Ablation highlights the quantitative impact of each reward component:

Removal of text format/length rewards causes catastrophic collapse in accuracy (to 48.8%), underlining the necessity of structural guidance.
Answer-correctness is also critical, with its ablation dropping accuracy by 21.2 percentage points.
Audio format/length rewards, while less dominant, provide meaningful regularization (+10% gain when included).

Implications, Limitations, and Future Directions

The SoundMind approach provides clear empirical evidence for the role of multimodal RL-based training when extending stepwise reasoning to the audio modality. The framework demonstrates that nuanced, compositional reward design can enforce correct output structure and factuality in both text and audio outputs, and that these constraints are synergistic rather than redundant. The moderate increase in WER highlights an inherent trade-off between reasoning verbosity and speech transcription fidelity, especially as sequence length increases—a dimension ripe for further study via fluency or prosody-aware reward augmentations.

Practically, these advancements have implications for explainable voice-based agents, accessibility technologies, spoken tutoring systems, and the development of robust, transparent conversational AI for screen-free or hands-busy environments. Theoretically, SoundMind sets a precedent for resource construction and evaluation in multimodal step-by-step reasoning, encouraging systematic study of representation, alignment, and reward design in next-generation audio-LLMs.

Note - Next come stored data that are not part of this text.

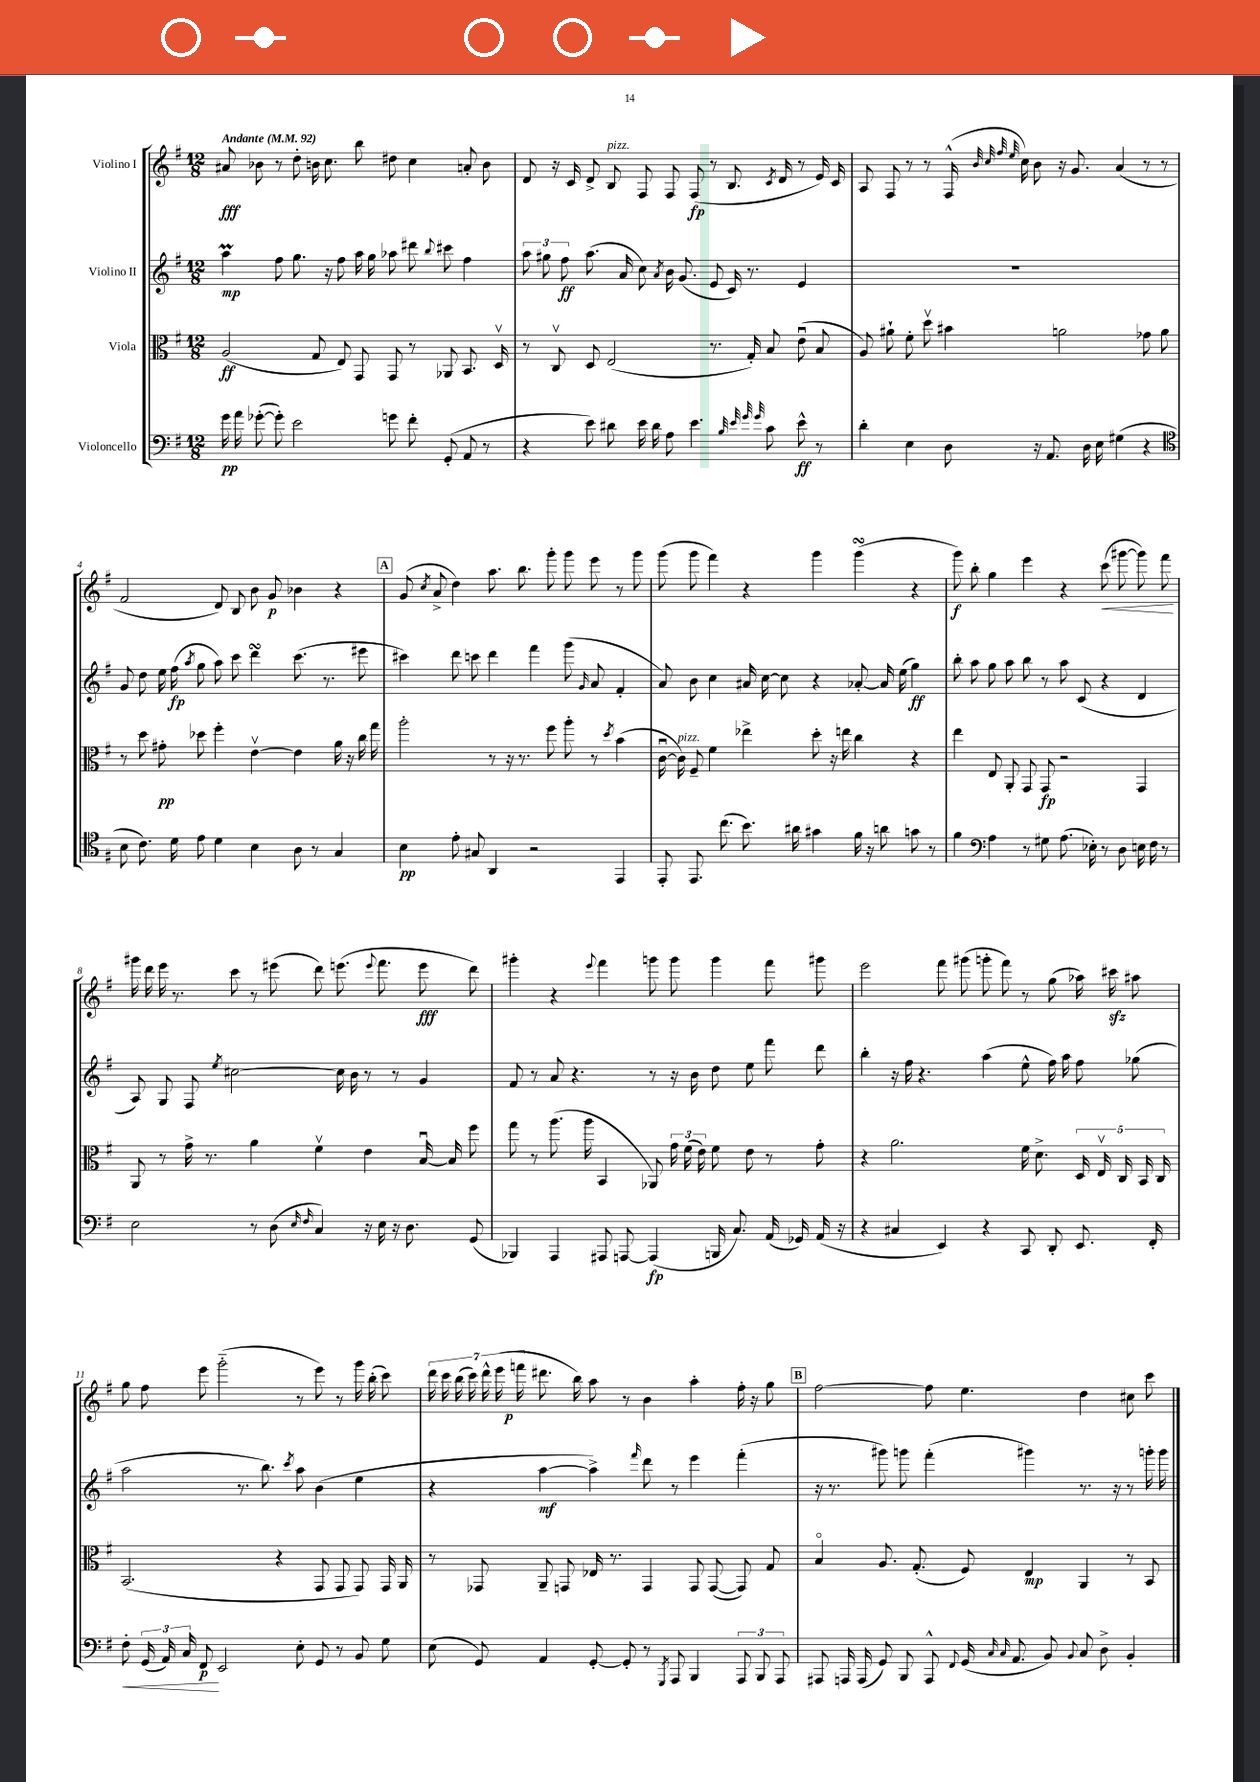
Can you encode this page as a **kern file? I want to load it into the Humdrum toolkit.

**kern	**kern	**kern	**kern
*staff4	*staff3	*staff2	*staff1
*clefF4	*clefC3	*clefG2	*clefG2
*k[f#]	*k[f#]	*k[f#]	*k[f#]
*M12/8	*M12/8	*M12/8	*M12/8
*MM92	*MM92	*MM92	*MM92
16g	(2A	4aa	8a#
16a	.	.	.
([8g-'	.	.	8b-
8g-'])	.	8ff#	8r
2e	.	8.gg	8dd'
.	8G	.	16b
.	.	16r	8.cc
.	8E)	8ff#	.
.	8GG	16aa	8bb
.	.	16gg	.
8g	8GG	8aa-	8dd#
8f#'	8r	8ddd#	4cc
.	.	8qqbb	.
(8GG'	8AA-	8ccc#	.
8AA	8.BB	4ff#	8a'
8r	.	.	8b
.	16Dv	.	.
=	=	=	=
4r	8r	12aa	8d
.	.	12gg#	.
.	8Cv	.	16r
.	.	12ff#	.
.	.	.	16c
8e)	8D	(8.aa	8d^
8d#	(2E	.	8B
.	.	16a	.
16e	.	8cc)	8F#
16d#	.	.	.
.	.	8qa	.
8A	.	16b	8F#
.	.	(8.g	.
4.e	.	.	(8F#
.	8.r	8e	8r
.	.	16c)	8.B
.	16G')	8.r	.
32qqB	.	.	.
32qqe	.	.	.
32qqg	.	.	.
32qqg	.	.	.
8c	8B	.	.
.	.	.	8qc
.	.	.	16d
8e^^	(8eu	4e	8r
8r	8B	.	16e)
.	.	.	16c
=	=	=	=
4d'	8A)	1.r	8A
.	8a#`	.	8F#
4E	8f#'	.	8r
.	8ddv	.	8r
8D	4b#	.	(16F#^^
.	.	.	32qqb
.	.	.	32qqcc
.	.	.	32qqff#
.	.	.	32qqee
.	.	.	16cc)
16r	.	.	8b
8.AA	.	.	.
.	2a	.	16r
.	.	.	8.g
16D	.	.	.
16E	.	.	.
(4G#	.	.	(4a
4r	8g-	.	8r
.	8a	.	8r
=	=	=	=
*clefC4	*	*	*
8B	8r	8g	2f#
8.c)	8dd	8dd	.
.	8g#'	16ee	.
16d	.	(16ff#	.
.	.	8qaa	.
8e	8dd-	8gg	.
4d	4ff#'	8aa)	8d)
.	.	8ccc	8B
4B	[4ev	4ddd	8b
.	.	.	8g
8A	4e]	(8.ccc	4b-
8r	.	.	.
.	.	8.r	.
4G	16a	.	4r
.	16r	.	.
.	16cc	8eee#	.
.	16gg	.	.
=	=	=	=
4B	2aa'	4ccc#)	(8g
.	.	.	8qcc
.	.	.	8a^
8e'	.	8ddd	4dd)
8G#	.	8ccc	.
4AA	8r	4ddd	8.aa
.	16r	.	.
.	8.r	.	8.bb
2r	.	4fff#	.
.	8ff#	.	8ggg'
.	8aa'	(8ggg	8ggg
.	.	16qqg	.
.	8r	8a	8eee
.	8qdd	.	.
4EE	(4b	4f#'	8r
.	.	.	8ggg
=	=	=	=
8EE'	[16cu	8a)	(8ggg
.	16c])	.	.
8.EE	8F#~	8b	8ggg
.	4f#	4cc	4fff#)
(8.cc	.	.	.
8.b)	4ee-^	16a#	4r
.	.	[16cc	.
.	.	8cc]	.
16a#	.	.	.
4g#	8dd'	4r	4ggg
.	16r	.	.
.	16ee	.	.
16f#	4cc	[8a-'	(4ggg
16r	.	.	.
8a	.	16a-]	.
.	.	(16ee	.
8g	4r	4gg)	4r
8r	.	.	.
=	=	=	=
4f#	4ee	8bb'	8ggg)
.	.	8aa	8bb'
*clefF4	*	*	*
4A	8E	8gg	4gg
.	8AA'	8aa	.
8r	8GG	8bb	4eee
8G#	8GG	8r	.
(8.A	2r	8aa	4r
.	.	(8c	.
16E-')	.	.	.
8r	.	4r	(8ccc
8D	.	.	[8ggg#
16E	4GG	4d	8ggg#])
16F#	.	.	.
8r	.	.	8fff#
=	=	=	=
2E	8AA	8A)	16ggg#
.	.	.	16ddd
.	8r	8G	16eee
.	.	.	8.r
.	16g^	8F#	.
.	8.r	.	.
.	.	8qee	.
.	.	[2cc#	8ccc
8r	4a	.	8r
(8D	.	.	(8eee#
16qqE	.	.	.
16qqF#	.	.	.
4C)	4f#v	.	8ddd)
.	.	16cc#]	(8.eee
.	.	16b	.
16r	4e	8r	.
.	.	.	8qqeee
16E	.	.	8.fff#
16r	.	8r	.
8.D	.	.	.
.	[16Bu	4g	8eee
.	16B]	.	.
(8GG	8ff#	.	8ddd)
=	=	=	=
4BBB-)	8gg	8f#	4ggg#'
.	8r	8r	.
4AAA	(8.aa	8a	4r
.	.	4.r	.
.	16aa	.	.
.	.	.	8qqeee
8AAA#	4BB	.	4fff#
[8AAA	.	.	.
(4AAA]	8AA-)	8r	8ggg
.	24g	16r	8ggg
.	(24f#	.	.
.	.	16b	.
.	24e)	.	.
16BBB	8f#	8dd	4ggg
8.C)	.	.	.
.	8e	8ee	.
(16AA	8r	8fff#	8fff#
16GG-)	.	.	.
(16AA	8g'	8ddd	8ggg#
16r	.	.	.
=	=	=	=
4r	4r	4bb'	2eee
4C#	2.a	16r	.
.	.	16ff#	.
.	.	4.r	.
4EE)	.	.	8fff#
.	.	.	(8ggg#
4r	.	(4aa	8ggg'
.	.	.	8fff#)
8CC	16f#	8ee^^	8r
.	8.d^	.	.
8DD'	.	16ff#)	(8gg
.	.	16aa	.
8.EE	20D	8ff#	16aa-)
.	20Ev	.	.
.	.	.	16ccc#
.	20C	.	.
.	.	(8gg-	8aa#
.	20BB	.	.
16FF#'	.	.	.
.	20C	.	.
=	=	=	=
8F#'	(2.BB	2aa	8gg
(24GG	.	.	8ff#
24AA)	.	.	.
24C	.	.	.
8FF#	.	.	8eee
2EE	.	.	(2ggg'~
.	.	8.r	.
.	.	8.bb)	.
.	4r	.	.
.	.	8qccc	.
8E'	.	8aa	8r
8GG	8GG	(4b	8eee)
8r	8GG	.	8r
8BB	8GG)	4ee	16ggg
.	.	.	(16bb'
8G	16GG	.	8ccc)
.	16AA	.	.
=	=	=	=
(8E	8r	4r	28ddd
.	.	.	28ccc
.	.	.	(28bb
.	.	.	28ccc)
8GG)	8GG-	.	.
.	.	.	28ddd^^
.	.	.	(28eee
.	.	.	28fff
4AA	8AA~	[4aa	8.ddd#
.	8GG	.	.
.	.	.	16bb)
[8GG'	16E-	4aa^])	8aa
.	8.r	.	.
8GG']	.	.	8r
.	.	16qqfff#	.
8r	4GG	8ddd	4b
8qGGG	.	.	.
8AAA	.	8r	.
4BBB	8GG	4eee	4aa'
.	([8GG	.	.
12AAA	8GG])	(4fff#'	16ff#'
.	.	.	16r
12BBB	.	.	.
.	8G	.	8gg
12AAA	.	.	.
=	=	=	=
8AAA#	4Bo	16r	[2ff#
.	.	8.r	.
16AAA	.	.	.
(16AAA	.	.	.
8GG)	8.A	8ggg#)	.
8BBB	.	8ggg	.
.	(8.G'	.	.
8AAA^^	.	(4fff#'	8ff#]
8qqFF#	.	.	.
(16GG	8F#)	.	4.ee
16qqC	.	.	.
16qqC	.	.	.
8.AA	.	.	.
.	4E	4ggg#)	.
8BB)	.	.	.
8qqBB	.	.	.
8C	4AA	8.r	4dd
8D^	.	.	.
.	.	16r	.
4BB'	8r	8r	8cc#
.	8BB	16ggg'	8ccc
.	.	16ggg	.
==	==	==	==
*-	*-	*-	*-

The framework’s limitations include its reliance on synthetic TTS-generated audio and LLM-annotated CoT rationales, possible rigidity introduced by fixed reward schemas, and the observed fluency-reasoning trade-off. Robustness to open-ended reasoning, speaker variability, and prosodic diversity remains unproven. Future research can explore real human-recorded datasets, reinforcement learning objectives incorporating fluency and expressivity, and transfer learning to more complex, noisy, or diverse audio-logic tasks.

Conclusion

The "SoundMind" framework establishes a rigorous, RL-incentivized methodology for multimodal logic reasoning in audio-LLMs, providing a dual contribution of high-quality aligned data and task-specific RL policy optimization. Extensive empirical results across multiple reasoning scenarios validate significant, consistent improvements in logical entailment and CoT reasoning, marking a substantial step toward intelligent, explainable, and context-aware spoken AI systems. The open release of data and code further catalyzes progress in systematic multimodal reasoning research.